On my Reading List- Mengestu

ohad*

When I was a child, my favorite way to learn about someone or something else was to devour fiction. Considering how often I am mistaken for Ethiopian (daily, if not hourly), it feels apposite to learn a little about this unique, visible community in D.C. The next time I’m near a bookstore, I’m going to look for Georgetown Alum Dinaw Mengestu‘s work, whose first novel was born “when he spotted a solitary Ethiopian store owner while on a walk one day through the Adams-Morgan neighborhood” (via NYT):

Mr. Mengestu’s first novel, “The Beautiful Things That Heaven Bears,” focuses on an Ethiopian shopkeeper, living in isolation in a gentrifying neighborhood in Washington, who develops a tentative bond with a professor of American history, a white woman, and her precocious biracial daughter. The New York Times Book Review named the novel, whose title derives from Dante’s “Inferno,” as one of the notable books of 2007, and Mr. Mengestu quickly became a literary name to watch.

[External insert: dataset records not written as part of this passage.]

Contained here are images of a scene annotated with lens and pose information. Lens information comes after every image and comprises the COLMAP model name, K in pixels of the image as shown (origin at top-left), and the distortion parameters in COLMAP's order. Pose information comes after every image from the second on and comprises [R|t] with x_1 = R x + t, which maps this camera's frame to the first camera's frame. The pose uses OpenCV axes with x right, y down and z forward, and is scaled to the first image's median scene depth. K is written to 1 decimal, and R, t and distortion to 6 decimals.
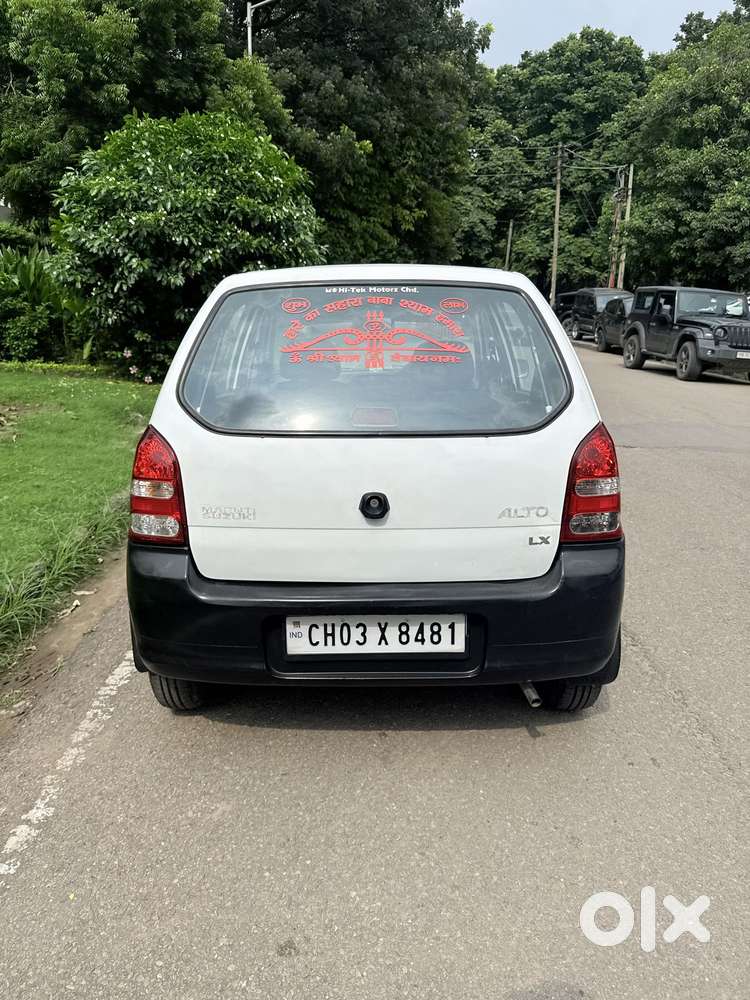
lens RADIAL K [[722.4, 0, 371.0], [0, 722.4, 481.9], [0, 0, 1]] dist [0.005172, -0.010516]
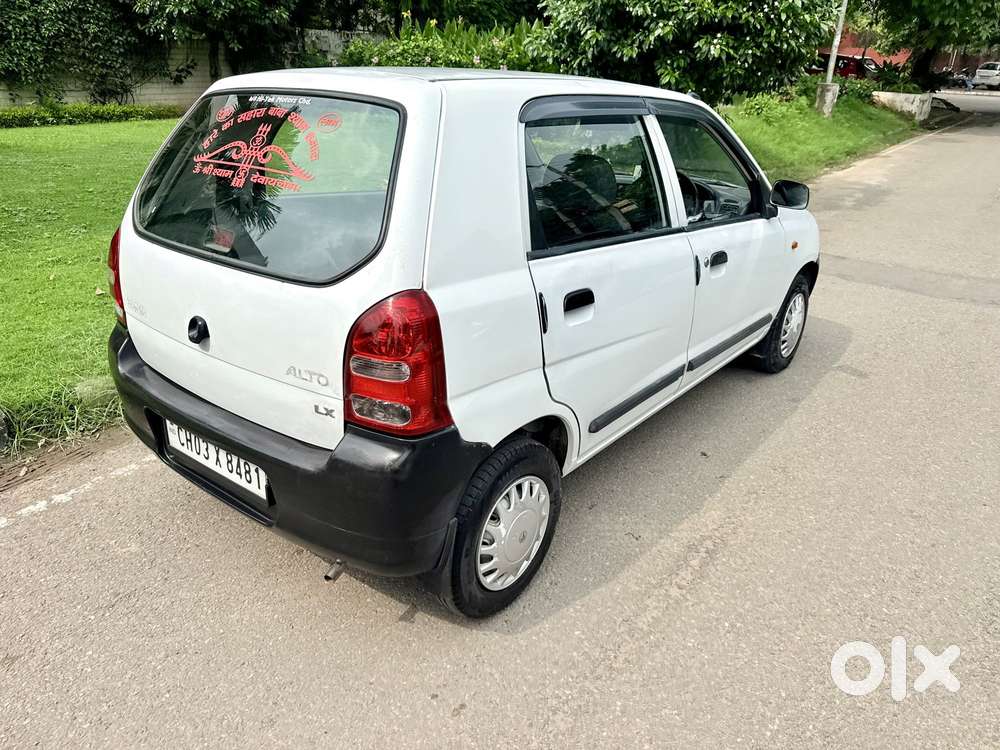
lens RADIAL K [[722.4, 0, 499.5], [0, 722.4, 382.8], [0, 0, 1]] dist [0.005172, -0.010516]
pose [[0.787778, 0.258212, -0.559225, 0.740836], [-0.162090, 0.962796, 0.216219, -0.147305], [0.594250, -0.079688, 0.800323, 0.363829]]
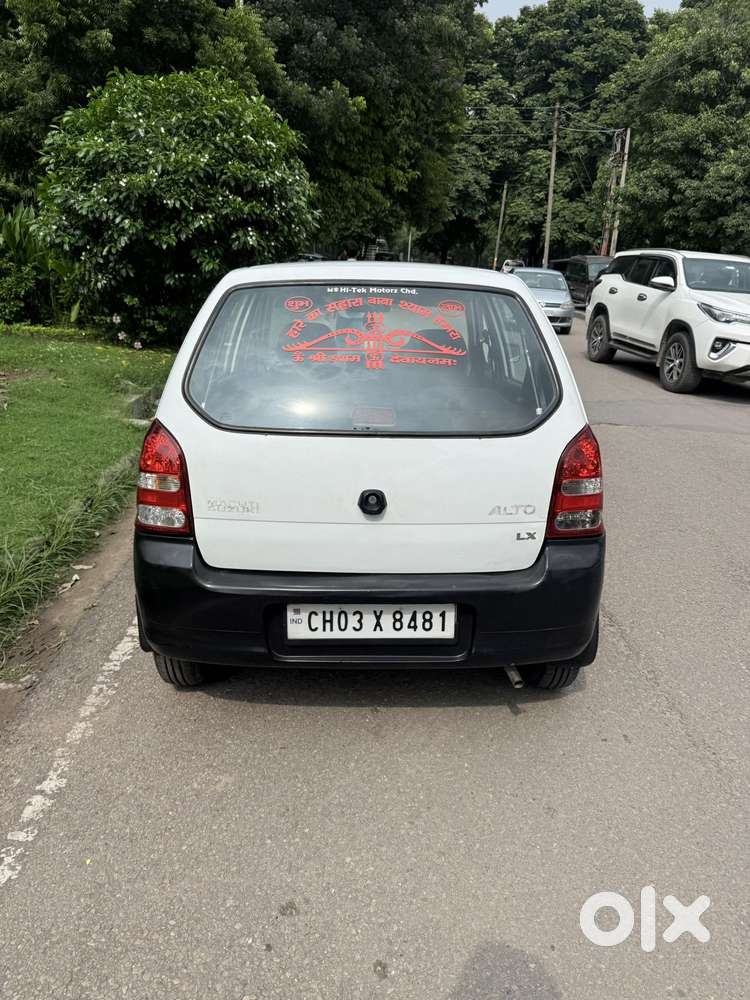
lens RADIAL K [[721.7, 0, 379.6], [0, 721.7, 488.2], [0, 0, 1]] dist [0.016736, -0.027619]
pose [[0.999431, 0.014881, 0.030285, -0.013828], [-0.016728, 0.997956, 0.061671, -0.043099], [-0.029306, -0.062142, 0.997637, -0.042778]]
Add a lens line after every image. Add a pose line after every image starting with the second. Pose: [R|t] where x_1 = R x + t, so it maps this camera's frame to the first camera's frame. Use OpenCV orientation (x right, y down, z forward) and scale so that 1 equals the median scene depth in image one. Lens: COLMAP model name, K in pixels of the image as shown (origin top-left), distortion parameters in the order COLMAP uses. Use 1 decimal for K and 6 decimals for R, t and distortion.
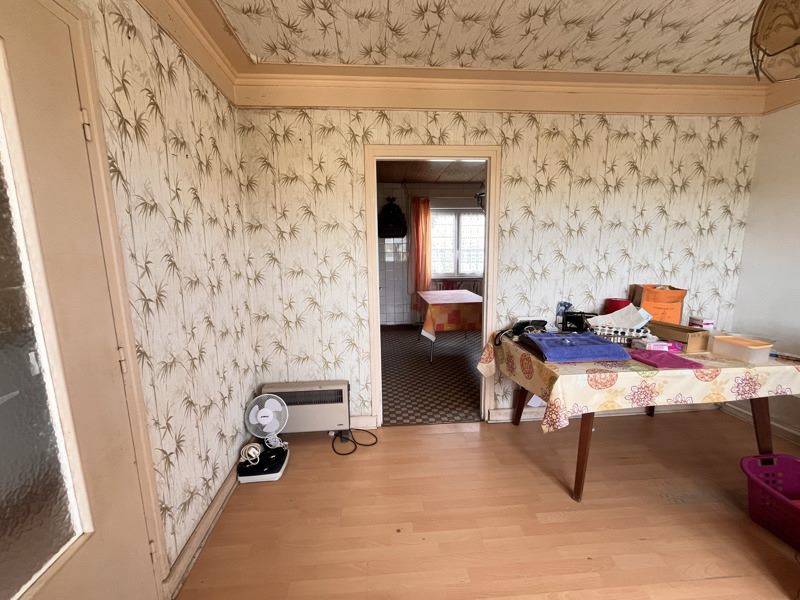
lens RADIAL K [[321.8, 0, 397.4], [0, 321.8, 300.0], [0, 0, 1]] dist [-0.001031, -0.000128]
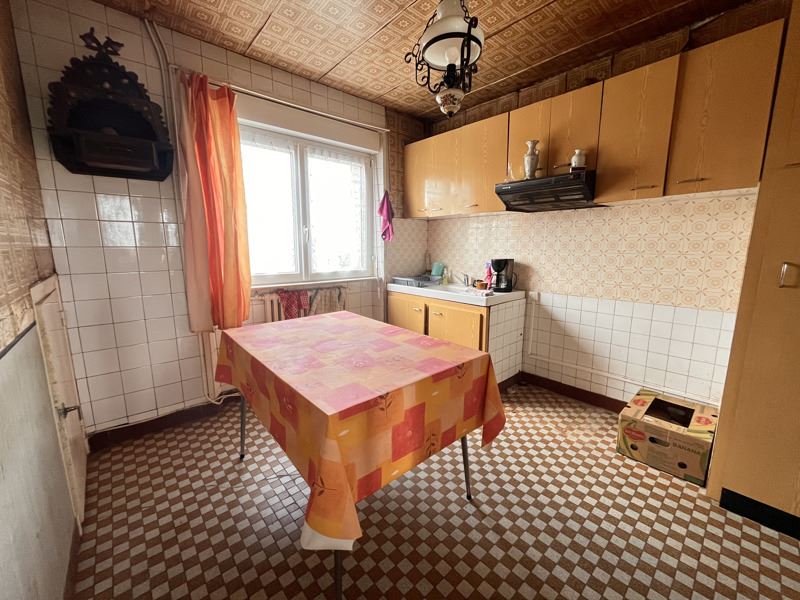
lens RADIAL K [[321.8, 0, 400.6], [0, 321.8, 296.4], [0, 0, 1]] dist [-0.001031, -0.000128]
pose [[0.803340, -0.083011, 0.589706, 0.008482], [0.083870, 0.996138, 0.025970, -0.051290], [-0.589585, 0.028596, 0.807200, 0.531611]]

Here’s more on Mengestu–who made the New Yorker list of “20 under 40″ writers, for 2010– from NPR. I’ll tell you more when I finish one of his books. If any of you have read “The Beautiful Things That Heaven Bears” or Mengestu’s new novel, “How to Read the Air,”, let me know what you think.

  • http://www.liberatormagazine.com/ danielles

    Oh, I read that book last year. I picked it up at Busboys one day, read the first few pages, and then I just couldn’t put it down. It’s so beautiful. Mengestu has a very lyrical way of writing, and by the time I finished, I felt like the characters were old friends. He also has a new book out, How To Read The Air, which I also saw at Busboys.

  • Anonymous

    I’m so glad you commented! I didn’t even think to look for it at Busboys.

    “by the time I finished, I felt like the characters were old friends.”

    Oh, I love that feeling. Now I can’t wait to read it.